In recent years, Leonard’s advocacy organization, Patient Destiny, has been organizing conferences bringing together patients and health-care providers to promote the “one patient, one record” principle as a means of improving outcomes for the growing number of individuals with chronic conditions. A single, comprehensive, web-accessible health record, he argues, would allow patients to monitor their own conditions better, prevent emergencies and reduce health spending. The result, Leonard predicts, will be “significant cost savings” because patients with chronic conditions consume 70 to 80 per cent of health budgets.
But while he’s a proponent of digitizing patient records and then building electronic networks that can share everything from test results and prescriptions to digital imaging, Leonard felt the vision of Ontario’s eHealth agency was “incomplete,” and driven by the needs of health providers, not patients. Following a multimillion-dollar contracts scandal at eHealth last year, the agency has done a major rethink, says Leonard. “That’s a good thing.”
Experts have long debated the form, content and functionality of electronic health records. Should they include generic but authoritative health information or email options allowing patients to communicate directly with their physicians? What kind of security is required if the record can be accessed like an online bank account? Comprehensive systems now exist in Denmark and inside California’s giant Kaiser Permanente health management organization.
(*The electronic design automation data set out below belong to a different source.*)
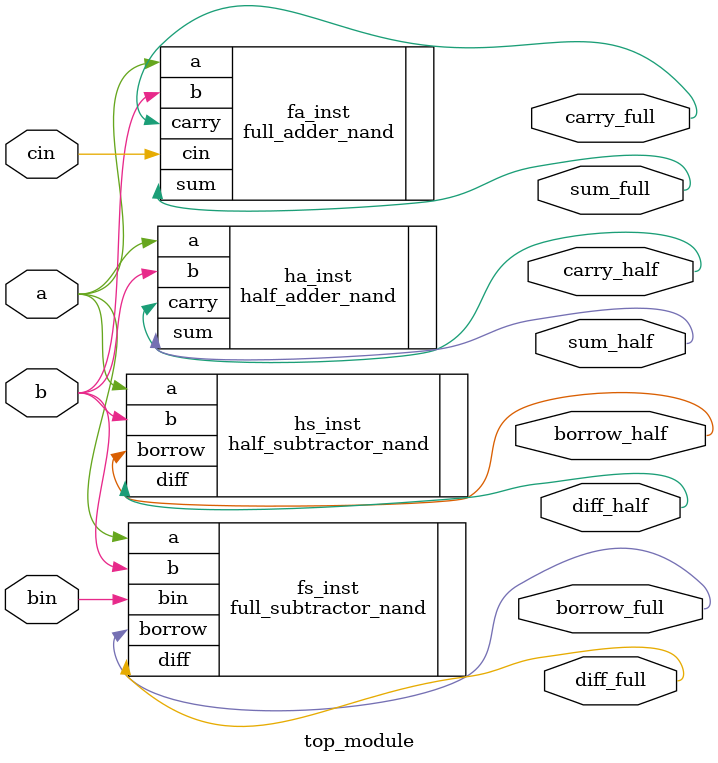
<source format=v>
`timescale 1ns / 1ps


module top_module(
    input a, b, cin, bin,
    output sum_half, carry_half, sum_full, carry_full,
    output diff_half, borrow_half, diff_full, borrow_full
);
    half_adder_nand ha_inst (
        .a(a), .b(b), 
        .sum(sum_half), 
        .carry(carry_half)
    );
    
    full_adder_nand fa_inst (
        .a(a), .b(b), .cin(cin), 
        .sum(sum_full), 
        .carry(carry_full)
    );
    
    half_subtractor_nand hs_inst (
        .a(a), .b(b), 
        .diff(diff_half), 
        .borrow(borrow_half)
    );
    
    full_subtractor_nand fs_inst (
        .a(a), .b(b), .bin(bin), 
        .diff(diff_full), 
        .borrow(borrow_full)
    );
endmodule

</source>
But Canada’s medical establishment, Leonard says, has long resisted giving patients unfettered access to their health records, even though courts have established that an individual’s record is not the exclusive property of a hospital or physician. Many doctors, including former eHealth Ontario advisors, believe patients aren’t “mature enough” to see unedited versions of their own medical records, Leonard notes.
From his perspective, Ontario’s new eHealth administrators should begin from the premise that patients have the right to access all the information – tests, digital images, diagnostic options – that end up in any new eHealth system. When individuals can go to their own secure portal and check their latest test results, participate in online patient support groups or exchange emails with their physicians, they become less passive consumers of medical advice, he says.
Leonard points to Sunnybrook Health Centre’s “MyChart” system as an example of what’s possible. The five-year-old system allows Sunnybrook patients to go to their own password-secured online account from any computer and retrieve information such as clinic visit notes, results of tests done at Sunnybrook and personal and family health details. They can also request appointments and prescription refills by email.
Sunnybrook chief information officer Sam Marafioti (MSW 1977 St. Michael’s), a guest lecturer in the Faculty of Medicine, believes that Ontario’s eHealth system will evolve through the expansion of local systems, such as MyChart, rather than the construction of a large central network. He says eHealth’s role is to develop standards and the backbone, and then facilitate the creation of more MyCharts by local or regional health institutions. “It will only succeed when bottom- up meets top-down.”
Leonard, who has been urging Marafioti to publish data on how MyChart has affected patient outcomes, agrees. “There are not enough competing products,” he says. “We need to do more projects to find out what works and what doesn’t work.”